With keyless entry and ignition prevalent on modern vehicles, physical car keys are quickly becoming antiquated. And in world in which we carry portable devices that allows instant access to our bank accounts or our vehicles via a mobile app, automakers and some suppliers and looking to ditch even key fobs.
For example, at the Frankfurt auto show last week, BMW board member Ian Robertson questioned the relevance of physical car keys and hinted that the company may get rid of them altogether. “Honestly, how many people really need it?” Robertson told Reuters.
“They never take it out of their pocket, so why do I need to carry it around?” he added. “We are looking at whether it is feasible, and whether we can do it. Whether we do it right now or at some point in the future, remains to be seen,” Robertson said.
Automotive supplier Continental isn’t waiting that long. At the Frankfurt auto show, the CEO of the company’s Intelligent Transportation Systems business unit, Ralf Lenninger, told me in an interview that Continental is “in the process of equipping 1,000 rental cars for a proof of concept” trial of the keyless car.
“If you rent a car after arriving at the airport, you need to go stand in line to get a key – and that’s the only reason,” Lenninger said. He also pointed out that if you lose the keys to a rental car, companies charge around $250 for a replacement.
The keyless-car technology not only makes life easier for consumers, but also for rental car companies and other fleet operators. “It can be a nightmare to keep track of keys,” Lenninger said. “One of the largest fleets in the world is owned by Verizon – 1.6 million vehicles – and keys are a huge issue for them.”
While Continental is starting its rental car trial with an unnamed company later this year, the work on the technology has been going on for years. In 2015, Continental and the Belgian automotive service group D’leteren formed a joint venture called OTA Keys to provide access to fleet cars via mobile phones.
OTA Keys uses a phone’s near field communication (NFC) or the Bluetooth low energy capability to send secure info to a vehicle via a reader integrated into the doors.

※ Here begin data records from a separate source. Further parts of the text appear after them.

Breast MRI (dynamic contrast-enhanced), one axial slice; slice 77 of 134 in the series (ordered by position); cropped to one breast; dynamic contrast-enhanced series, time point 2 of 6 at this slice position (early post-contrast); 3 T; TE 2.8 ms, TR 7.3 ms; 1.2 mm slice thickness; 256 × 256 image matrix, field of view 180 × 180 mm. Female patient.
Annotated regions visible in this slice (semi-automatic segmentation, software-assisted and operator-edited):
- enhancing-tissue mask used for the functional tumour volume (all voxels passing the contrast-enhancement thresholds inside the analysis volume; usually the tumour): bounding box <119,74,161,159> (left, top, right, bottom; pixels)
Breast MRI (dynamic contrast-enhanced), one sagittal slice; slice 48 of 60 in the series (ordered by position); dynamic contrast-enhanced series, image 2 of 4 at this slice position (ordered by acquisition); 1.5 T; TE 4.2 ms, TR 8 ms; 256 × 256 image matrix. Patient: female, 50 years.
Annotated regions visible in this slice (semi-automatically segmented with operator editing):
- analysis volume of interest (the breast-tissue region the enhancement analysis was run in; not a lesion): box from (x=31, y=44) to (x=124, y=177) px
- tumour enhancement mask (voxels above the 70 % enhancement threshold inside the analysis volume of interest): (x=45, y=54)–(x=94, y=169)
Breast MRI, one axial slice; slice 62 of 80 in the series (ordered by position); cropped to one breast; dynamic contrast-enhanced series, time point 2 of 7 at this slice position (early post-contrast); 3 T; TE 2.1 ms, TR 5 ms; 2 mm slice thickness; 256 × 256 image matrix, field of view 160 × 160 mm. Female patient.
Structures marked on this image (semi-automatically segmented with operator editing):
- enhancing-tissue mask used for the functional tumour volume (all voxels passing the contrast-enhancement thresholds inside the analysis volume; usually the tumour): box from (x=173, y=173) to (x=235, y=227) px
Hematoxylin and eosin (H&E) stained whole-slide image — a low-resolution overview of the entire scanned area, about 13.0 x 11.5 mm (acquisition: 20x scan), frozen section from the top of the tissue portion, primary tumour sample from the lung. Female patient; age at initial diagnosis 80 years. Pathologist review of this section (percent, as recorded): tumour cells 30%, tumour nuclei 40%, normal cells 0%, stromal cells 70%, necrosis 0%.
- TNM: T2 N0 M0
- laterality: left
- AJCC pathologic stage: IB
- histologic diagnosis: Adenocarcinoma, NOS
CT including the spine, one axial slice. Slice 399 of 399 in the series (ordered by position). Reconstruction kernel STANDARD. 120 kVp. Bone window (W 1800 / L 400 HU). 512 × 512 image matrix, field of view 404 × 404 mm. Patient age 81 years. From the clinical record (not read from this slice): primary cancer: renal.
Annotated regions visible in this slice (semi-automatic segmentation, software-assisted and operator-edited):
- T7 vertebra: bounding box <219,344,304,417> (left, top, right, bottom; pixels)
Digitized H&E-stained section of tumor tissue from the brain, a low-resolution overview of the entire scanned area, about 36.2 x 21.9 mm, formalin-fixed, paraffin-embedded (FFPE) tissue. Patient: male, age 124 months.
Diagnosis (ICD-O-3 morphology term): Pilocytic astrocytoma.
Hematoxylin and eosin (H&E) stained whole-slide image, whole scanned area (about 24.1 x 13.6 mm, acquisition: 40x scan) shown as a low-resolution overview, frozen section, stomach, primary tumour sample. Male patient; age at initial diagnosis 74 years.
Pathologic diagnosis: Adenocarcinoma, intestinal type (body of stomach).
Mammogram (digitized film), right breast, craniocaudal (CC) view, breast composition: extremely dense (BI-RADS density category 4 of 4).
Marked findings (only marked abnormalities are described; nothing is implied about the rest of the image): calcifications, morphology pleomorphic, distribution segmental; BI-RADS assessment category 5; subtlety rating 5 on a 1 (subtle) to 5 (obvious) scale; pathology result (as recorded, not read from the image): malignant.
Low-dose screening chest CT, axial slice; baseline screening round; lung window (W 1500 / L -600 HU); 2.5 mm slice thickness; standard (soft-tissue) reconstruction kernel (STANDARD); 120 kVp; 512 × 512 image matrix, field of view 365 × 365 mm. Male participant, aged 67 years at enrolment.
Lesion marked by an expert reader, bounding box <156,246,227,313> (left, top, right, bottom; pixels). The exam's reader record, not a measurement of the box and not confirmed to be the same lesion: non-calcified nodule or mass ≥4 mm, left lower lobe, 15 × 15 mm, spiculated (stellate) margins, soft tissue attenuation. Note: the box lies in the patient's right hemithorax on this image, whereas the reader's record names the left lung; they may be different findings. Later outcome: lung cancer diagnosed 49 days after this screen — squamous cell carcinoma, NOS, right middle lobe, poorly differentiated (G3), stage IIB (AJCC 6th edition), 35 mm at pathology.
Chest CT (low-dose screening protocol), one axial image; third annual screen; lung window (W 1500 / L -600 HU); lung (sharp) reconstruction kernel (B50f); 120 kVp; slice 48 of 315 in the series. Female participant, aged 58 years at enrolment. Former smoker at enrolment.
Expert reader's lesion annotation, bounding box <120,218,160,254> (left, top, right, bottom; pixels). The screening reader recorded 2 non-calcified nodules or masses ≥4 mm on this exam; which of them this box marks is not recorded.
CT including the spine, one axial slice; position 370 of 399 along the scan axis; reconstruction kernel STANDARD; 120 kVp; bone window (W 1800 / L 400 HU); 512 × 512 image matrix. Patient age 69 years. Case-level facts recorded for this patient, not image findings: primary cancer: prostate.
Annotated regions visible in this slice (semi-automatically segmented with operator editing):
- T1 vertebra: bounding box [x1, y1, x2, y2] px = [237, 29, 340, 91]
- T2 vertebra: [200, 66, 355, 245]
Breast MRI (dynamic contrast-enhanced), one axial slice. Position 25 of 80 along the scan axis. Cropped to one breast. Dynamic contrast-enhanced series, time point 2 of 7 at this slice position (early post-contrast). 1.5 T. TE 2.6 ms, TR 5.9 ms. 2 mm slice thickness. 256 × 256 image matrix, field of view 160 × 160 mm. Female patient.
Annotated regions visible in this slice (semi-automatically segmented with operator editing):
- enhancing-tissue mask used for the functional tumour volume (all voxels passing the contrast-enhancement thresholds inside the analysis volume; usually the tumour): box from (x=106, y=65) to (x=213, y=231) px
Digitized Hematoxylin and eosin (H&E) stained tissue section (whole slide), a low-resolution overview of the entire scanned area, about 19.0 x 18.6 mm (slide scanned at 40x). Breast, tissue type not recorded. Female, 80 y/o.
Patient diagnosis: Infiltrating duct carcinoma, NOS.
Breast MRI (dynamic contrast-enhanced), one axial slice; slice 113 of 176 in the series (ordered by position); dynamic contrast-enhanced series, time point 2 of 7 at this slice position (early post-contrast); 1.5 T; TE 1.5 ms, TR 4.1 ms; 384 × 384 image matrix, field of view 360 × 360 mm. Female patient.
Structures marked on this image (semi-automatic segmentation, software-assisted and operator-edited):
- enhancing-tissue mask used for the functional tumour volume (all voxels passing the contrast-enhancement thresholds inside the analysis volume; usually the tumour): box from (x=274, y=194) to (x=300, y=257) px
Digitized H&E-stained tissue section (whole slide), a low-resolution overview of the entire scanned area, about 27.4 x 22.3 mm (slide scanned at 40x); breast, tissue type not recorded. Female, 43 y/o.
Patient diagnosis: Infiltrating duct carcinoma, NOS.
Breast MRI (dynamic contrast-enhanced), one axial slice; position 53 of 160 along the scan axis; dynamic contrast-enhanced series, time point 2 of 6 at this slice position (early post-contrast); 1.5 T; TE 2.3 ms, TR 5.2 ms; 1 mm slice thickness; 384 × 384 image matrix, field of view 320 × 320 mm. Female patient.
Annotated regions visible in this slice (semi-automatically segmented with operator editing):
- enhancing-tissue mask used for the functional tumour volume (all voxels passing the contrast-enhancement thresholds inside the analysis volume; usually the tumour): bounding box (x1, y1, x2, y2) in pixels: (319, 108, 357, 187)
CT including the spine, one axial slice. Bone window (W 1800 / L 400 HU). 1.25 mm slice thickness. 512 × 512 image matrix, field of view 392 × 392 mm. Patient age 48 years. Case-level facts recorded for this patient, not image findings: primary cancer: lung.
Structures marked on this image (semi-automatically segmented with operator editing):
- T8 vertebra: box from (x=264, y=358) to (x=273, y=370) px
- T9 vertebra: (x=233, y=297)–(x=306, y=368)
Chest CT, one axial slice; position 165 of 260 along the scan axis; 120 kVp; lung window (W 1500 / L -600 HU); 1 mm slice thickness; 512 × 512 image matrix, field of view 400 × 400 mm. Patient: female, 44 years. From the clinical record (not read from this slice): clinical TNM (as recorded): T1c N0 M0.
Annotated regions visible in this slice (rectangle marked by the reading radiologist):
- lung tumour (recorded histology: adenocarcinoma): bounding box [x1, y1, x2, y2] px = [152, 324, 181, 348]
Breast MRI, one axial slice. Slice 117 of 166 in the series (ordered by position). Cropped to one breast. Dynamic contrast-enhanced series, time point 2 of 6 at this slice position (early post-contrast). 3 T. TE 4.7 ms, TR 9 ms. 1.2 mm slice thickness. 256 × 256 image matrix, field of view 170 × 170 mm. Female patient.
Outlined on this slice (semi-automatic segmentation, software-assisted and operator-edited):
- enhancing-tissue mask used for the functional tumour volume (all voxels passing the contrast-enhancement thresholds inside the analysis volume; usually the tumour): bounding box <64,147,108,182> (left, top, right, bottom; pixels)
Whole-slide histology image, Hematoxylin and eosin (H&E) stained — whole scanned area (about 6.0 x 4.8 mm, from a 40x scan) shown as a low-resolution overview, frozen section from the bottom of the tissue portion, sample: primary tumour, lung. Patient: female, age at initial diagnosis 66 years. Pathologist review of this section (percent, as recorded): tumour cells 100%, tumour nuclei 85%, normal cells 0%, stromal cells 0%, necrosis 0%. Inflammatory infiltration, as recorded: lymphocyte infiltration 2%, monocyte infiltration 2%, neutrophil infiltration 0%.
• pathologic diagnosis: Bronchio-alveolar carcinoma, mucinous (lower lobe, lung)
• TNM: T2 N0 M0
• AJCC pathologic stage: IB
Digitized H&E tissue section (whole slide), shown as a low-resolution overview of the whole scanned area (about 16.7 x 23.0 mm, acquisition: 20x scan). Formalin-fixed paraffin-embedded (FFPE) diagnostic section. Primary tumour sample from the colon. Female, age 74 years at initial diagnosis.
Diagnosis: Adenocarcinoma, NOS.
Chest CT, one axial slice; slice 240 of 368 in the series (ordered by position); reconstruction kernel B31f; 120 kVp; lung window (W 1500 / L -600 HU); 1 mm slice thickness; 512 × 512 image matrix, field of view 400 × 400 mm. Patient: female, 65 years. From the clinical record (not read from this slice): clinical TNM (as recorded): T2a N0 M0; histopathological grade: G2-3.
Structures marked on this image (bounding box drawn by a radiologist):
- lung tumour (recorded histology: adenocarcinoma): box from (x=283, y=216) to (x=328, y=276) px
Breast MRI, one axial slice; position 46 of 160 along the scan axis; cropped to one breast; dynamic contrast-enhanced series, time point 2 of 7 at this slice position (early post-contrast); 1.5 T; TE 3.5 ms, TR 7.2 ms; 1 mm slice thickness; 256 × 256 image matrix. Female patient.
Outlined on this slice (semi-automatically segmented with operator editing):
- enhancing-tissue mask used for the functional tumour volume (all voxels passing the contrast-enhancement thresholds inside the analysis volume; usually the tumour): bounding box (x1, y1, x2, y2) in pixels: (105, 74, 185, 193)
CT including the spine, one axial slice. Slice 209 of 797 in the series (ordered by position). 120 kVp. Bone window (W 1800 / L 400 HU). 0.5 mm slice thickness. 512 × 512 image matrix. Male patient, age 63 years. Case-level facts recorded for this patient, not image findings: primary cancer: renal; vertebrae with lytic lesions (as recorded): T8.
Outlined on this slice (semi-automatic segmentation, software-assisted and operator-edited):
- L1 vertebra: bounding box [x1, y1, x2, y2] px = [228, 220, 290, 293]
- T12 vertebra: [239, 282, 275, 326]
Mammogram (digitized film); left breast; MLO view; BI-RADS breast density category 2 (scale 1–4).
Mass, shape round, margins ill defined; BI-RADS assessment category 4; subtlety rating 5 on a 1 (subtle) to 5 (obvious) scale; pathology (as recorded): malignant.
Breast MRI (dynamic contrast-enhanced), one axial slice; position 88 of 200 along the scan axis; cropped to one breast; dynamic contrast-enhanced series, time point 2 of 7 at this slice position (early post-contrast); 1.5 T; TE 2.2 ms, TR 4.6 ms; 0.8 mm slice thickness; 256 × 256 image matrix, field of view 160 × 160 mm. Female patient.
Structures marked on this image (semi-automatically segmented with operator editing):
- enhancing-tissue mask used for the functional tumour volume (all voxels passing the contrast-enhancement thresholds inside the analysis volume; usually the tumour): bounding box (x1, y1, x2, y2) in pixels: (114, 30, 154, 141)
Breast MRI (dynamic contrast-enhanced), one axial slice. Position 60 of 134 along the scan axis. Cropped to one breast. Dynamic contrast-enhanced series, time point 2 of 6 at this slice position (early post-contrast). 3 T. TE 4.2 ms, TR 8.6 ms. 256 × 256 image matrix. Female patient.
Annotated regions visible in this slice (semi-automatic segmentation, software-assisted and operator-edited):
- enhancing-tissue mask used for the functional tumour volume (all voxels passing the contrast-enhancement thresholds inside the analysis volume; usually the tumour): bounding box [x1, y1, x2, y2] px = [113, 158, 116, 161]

Another inside the car verifies the smartphone’s virtual key before the engine can be started.
Similar technology is already being used by car-sharing companies, but at the Frankfurt show Continental added another layer to virtual keys in case a car’s battery dies. For situations in which there isn’t a physical key available to get into a vehicle and open the hood, Continental unveiled an emergency unlocking technology that buffers a small amount of power in a door control unit to allow the locking mechanism to operate via a mobile device using NFC technology.
Of course, if your phone’s battery dies, you’ll have to wait for it to charge to unlock and start your car. And parking in an area without a cell signal could be a problem. But if car access and engine-starting going digital mean never having to search for car keys again – or hearing almost daily in my house, “Where are the car keys?” – then I’m all in.